Quando paramos para pensar a respeito das diretrizes que sustentam a ideologia católica, a constatação é uma só: como pode grande parte da humanidade acreditar em tamanhos absurdos, ou mesmo despautérios. Só rindo mesmo. Essa é a tônica do novo livro do escritor português José Saramago, “Caim”. Se não leu, leia. É fininho.
A obra tem como ponto de partida a criação de Deus cujo título é Adão e Eva. E toda aquela ladainha a respeito de terem comido o fruto proibido. Mas, já começa aí o humor ácido do escritor a partir da boca de Eva: Se é proibido, por que o colocou aqui? “Sabendo que íamos comer do fruto proibido”.
Assim, Adão e Eva são expulsos do paraíso. Uma forte melancolia se abate sobre os dois. Aqui Adão é um preguiçoso e machista, enquanto Eva é a representação da mulher libertária e que não tolera maus tratos do companheiro. Adão fica a reclamar da falta de comida. Eva resolve voltar até o paraíso e fazer um acordo com o anjo que faz a guarda da entrada do paraíso.
E dá certo, pois, o anjo não concorda com a atitude raivosa do Senhor. Permite que ela entre e pegue alimentos. A vida prossegue. Adão e Eva dão a luz aos filhos Abel e Caim. Novamente a história já conhecida: Caim fica com inveja de Abel, pois a sua colheita não é reconhecida por Deus como uma grande obra. O mata com enxadadas na cabeça de Abel.
Eis que temos o primeiro grande momento do livro. Deus aparece para Caim e o questiona, “por que mataste o teu irmão”. E Caim lhe responde, “a culpa é sua”. Deus fica pensativo, “por que a culpa é minha?”. Caim explica que, se Deus tivesse gostado da plantação dele isso não teria acontecido, que foi graças a ele, Deus, que a inveja e o ódio brotaram e fizeram com que ele matasse o irmão.
Caim e Deus fazem um acordo. O senhor assume que tem meia culpa pela morte de Abel,mas, para não castigar Caim propõem um acordo entre eles: eu lhe protejo, mas você não irá contar a ninguém sobre o nosso trato. Assim Caim cai no mundo e se torna andarilho. A partir acompanharemos a partir da perspectiva do filho de Adão e Eva a (RE) constituição dos fatos bíblicos até a arca de Noé.

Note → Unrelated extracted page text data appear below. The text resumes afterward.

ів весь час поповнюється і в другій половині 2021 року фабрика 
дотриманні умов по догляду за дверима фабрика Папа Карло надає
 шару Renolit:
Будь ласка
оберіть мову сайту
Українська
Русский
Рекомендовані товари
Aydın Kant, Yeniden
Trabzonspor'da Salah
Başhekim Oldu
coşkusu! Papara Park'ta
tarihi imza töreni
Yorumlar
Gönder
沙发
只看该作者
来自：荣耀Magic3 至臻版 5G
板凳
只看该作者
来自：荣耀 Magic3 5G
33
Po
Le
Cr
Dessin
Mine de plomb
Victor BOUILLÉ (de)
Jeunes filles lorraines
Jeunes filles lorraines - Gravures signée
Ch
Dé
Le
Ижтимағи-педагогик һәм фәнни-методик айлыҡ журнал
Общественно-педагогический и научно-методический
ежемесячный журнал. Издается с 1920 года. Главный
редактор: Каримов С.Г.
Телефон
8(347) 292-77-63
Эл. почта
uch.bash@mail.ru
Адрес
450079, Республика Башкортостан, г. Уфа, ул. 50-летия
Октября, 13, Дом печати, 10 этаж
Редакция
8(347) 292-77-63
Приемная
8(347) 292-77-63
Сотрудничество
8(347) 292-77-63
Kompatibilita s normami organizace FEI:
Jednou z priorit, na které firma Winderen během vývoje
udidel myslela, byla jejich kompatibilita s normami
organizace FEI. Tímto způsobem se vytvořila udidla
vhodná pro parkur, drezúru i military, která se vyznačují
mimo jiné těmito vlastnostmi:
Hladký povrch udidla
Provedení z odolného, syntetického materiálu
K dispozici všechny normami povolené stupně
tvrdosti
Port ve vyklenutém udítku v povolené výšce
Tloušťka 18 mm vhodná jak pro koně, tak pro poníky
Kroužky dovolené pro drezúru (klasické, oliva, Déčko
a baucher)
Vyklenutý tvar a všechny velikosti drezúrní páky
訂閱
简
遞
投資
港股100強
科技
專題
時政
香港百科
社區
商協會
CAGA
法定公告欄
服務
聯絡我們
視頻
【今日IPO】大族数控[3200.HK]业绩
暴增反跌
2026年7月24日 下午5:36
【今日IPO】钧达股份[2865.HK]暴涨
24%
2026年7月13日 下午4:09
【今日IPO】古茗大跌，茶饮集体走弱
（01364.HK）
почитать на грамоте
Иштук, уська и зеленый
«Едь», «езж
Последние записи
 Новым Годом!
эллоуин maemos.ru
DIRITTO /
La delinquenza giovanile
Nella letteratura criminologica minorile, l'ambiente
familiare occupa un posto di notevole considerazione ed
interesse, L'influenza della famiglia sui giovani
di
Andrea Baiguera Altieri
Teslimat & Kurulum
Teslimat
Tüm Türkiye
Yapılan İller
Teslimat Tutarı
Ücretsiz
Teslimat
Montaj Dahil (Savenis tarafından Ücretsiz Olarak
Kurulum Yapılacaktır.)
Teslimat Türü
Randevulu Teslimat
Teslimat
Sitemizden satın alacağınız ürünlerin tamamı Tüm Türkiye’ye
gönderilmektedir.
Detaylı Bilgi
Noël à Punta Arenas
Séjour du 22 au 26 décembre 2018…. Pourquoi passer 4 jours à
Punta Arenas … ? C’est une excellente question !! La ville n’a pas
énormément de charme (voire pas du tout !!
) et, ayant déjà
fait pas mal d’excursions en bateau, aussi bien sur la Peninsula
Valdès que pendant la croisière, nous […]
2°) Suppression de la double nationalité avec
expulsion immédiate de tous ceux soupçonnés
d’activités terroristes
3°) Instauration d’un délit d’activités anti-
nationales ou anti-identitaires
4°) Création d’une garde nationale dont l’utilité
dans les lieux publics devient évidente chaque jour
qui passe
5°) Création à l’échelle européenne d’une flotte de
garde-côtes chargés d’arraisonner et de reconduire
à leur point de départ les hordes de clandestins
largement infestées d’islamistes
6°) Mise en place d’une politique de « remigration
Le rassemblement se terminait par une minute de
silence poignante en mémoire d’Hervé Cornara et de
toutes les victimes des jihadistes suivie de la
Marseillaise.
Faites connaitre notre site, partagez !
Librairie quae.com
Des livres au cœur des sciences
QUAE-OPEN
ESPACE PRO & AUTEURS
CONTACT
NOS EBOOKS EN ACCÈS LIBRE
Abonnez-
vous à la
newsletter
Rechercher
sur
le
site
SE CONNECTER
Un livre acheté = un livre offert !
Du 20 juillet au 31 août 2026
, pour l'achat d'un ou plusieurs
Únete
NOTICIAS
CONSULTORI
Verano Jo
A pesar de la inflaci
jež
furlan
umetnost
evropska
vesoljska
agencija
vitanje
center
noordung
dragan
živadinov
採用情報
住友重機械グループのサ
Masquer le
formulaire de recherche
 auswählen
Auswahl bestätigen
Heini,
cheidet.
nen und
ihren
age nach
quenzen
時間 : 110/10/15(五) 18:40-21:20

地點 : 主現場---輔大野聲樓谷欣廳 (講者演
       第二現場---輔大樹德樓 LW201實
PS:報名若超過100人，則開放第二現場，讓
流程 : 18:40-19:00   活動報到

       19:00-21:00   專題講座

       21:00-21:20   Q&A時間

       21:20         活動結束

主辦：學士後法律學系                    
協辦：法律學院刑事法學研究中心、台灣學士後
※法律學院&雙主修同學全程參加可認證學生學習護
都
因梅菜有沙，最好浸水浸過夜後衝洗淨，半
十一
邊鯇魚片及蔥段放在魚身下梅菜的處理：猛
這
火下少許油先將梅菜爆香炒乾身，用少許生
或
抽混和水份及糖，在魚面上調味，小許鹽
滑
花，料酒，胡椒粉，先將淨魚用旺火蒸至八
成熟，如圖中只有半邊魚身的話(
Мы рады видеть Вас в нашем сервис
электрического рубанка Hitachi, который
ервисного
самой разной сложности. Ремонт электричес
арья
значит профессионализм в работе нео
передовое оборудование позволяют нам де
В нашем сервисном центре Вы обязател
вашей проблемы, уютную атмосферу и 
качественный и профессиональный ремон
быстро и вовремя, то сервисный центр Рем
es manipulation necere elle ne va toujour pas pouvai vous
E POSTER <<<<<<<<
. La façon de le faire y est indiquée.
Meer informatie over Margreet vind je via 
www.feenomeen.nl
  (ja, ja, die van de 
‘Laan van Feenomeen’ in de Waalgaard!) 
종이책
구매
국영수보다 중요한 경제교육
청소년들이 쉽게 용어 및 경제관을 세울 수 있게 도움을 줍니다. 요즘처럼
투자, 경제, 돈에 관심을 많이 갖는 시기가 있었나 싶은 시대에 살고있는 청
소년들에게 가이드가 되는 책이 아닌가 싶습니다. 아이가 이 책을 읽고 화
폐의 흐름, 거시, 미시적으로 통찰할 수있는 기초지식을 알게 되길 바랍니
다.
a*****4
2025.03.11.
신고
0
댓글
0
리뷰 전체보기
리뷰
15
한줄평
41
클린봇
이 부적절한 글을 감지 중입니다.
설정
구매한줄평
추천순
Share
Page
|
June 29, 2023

E quem é Deus, o Senhor? Segundo Caim um ser que adora guerra e rancoroso. Por exemplo, na passagem de Abraão. Deus quer que ele prove a sua fé, para isso terá de matar o filho. Caim impede e questiona: “É assim que você quer que ele prove que tem fé?”. E diz a Abraão: “Só um grande filho da puta pediria a alguém para sacrificar o filho como prova de fé”.
Outra parte emblemática e que diz respeito a nós bichas é a respeito da destruição de Sodoma e Gomorra. Deus fica boquiaberto ao descobri que homens se deitam com homens e por conta disso resolve que Sodoma e Gomorra devem ser destruídas. Caim questiona, “se Deus é algo tem grande e tão bom, por que está preocupado com o que as pessoas fazem dentro de suas casas, isso é problema delas”.
Muito bom também é maneira como Saramago resolve explicar as desgraças que se abatem sobre a humanidade. Tudo não passa de um acordo entre Satã e Deus. Satã vive a provocar Deus e lhe dizer que os humanos não têm tanta fé. Com isso Deus permite que Satã venha a terra e provoque a fé de sua criação… Enfim, eles selam um acordo sem prazo de término.
O livro “Caim” é uma grande alegoria que o escritor Saramago construiu para criticar os valores da igreja católica. Algo que ele já havia feito magistralmente com “O evangelho segundo Jesus Cristo”. Com alta dose de ironia ele mostra como as histórias católicas são inverossímeis e desafiam qualquer bom senso da vida.
Para finalizar, algumas perguntas: como Noé fazia para limpar toda porcaria que os animais faziam em seu barco? Como este chegou até o mar? E que tipo de remo era usado para um barco daquele tamanho?